Once you have your VPC, subnets and Internet gateway ready you need to setup routes between them. The wizard would do this automatically but we have to do it manually. So you first create a route table for both subnets and add routes to each route table. Note here, that you don't need your private subnet hosts to talk to the Internet. If you do, for some reason you will need to create a NAT gateway in the public subnet and modify your routing table in the private subnet to send traffic to it.

Now everything is sort of setup. So you then think of access control everywhere. For starters you create a security group allowing only inbound SSH and HTTPS access for an EC2 instance in the public subnet and only MySQL access for an RDS instance in the private subnet.

Create a key pair (I reused an old one is this was just a test) so you can use it for your new EC2. Identify an AMI to run on your EC2 instance. I used the console for this but you can apparently use the CLI or the SDK to find this out if you want to.

Once that's done you launch an EC2 instance in the public subnet, with the SSH-HTTPS security group and your key pair. Make sure you assign it a public IP otherwise you won't be able to reach it. Login to the instance with your keypair and confirm access works.

Now you start thinking of things you want to keep in your private subnet. The 3 things I was working with were RDS so my EC2 could talk to it, Secrets Manager to store my RDS credentials and a Lambda function that is needed to rotate the credentials in SecretsManager. All of these should be in the private subnet.

A cool thing here is that you can create a private endpoint for SecretsManager so that all traffic to it is always over an AWS network and doesn't go to the Internet at all.

RDS only needs inbound access from EC2 and Lambda on port 3306. I'm not sure what SecretsManager needs but I gave it inbound 443 only (You should test this more). Lambda doesn't need any inbound access. Setup security groups similar to how you did it before.

Create a secret in Secrets Manager. Use a random name if you're testing, you can't reuse old names for a while, even if you have deleted the secret.
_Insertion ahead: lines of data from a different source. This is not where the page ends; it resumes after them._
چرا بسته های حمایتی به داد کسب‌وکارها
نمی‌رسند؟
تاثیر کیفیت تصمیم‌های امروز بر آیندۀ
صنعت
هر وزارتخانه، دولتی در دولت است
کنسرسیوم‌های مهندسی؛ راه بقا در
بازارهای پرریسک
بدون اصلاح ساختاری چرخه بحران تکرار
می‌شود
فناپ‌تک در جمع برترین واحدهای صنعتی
This secret should contain all the information you need to connect to the RDS database and used when you actually create the database.

Create a DB subnet group, retrieve the secrets you stored earlier from secrets manager and the security group that you created earlier (*3306 inbound access*) and then create the actual RDS itself.

Once the database is created, the only task remaining is to create the Lambda function that will rotate the credentials for you in Secrets Manager.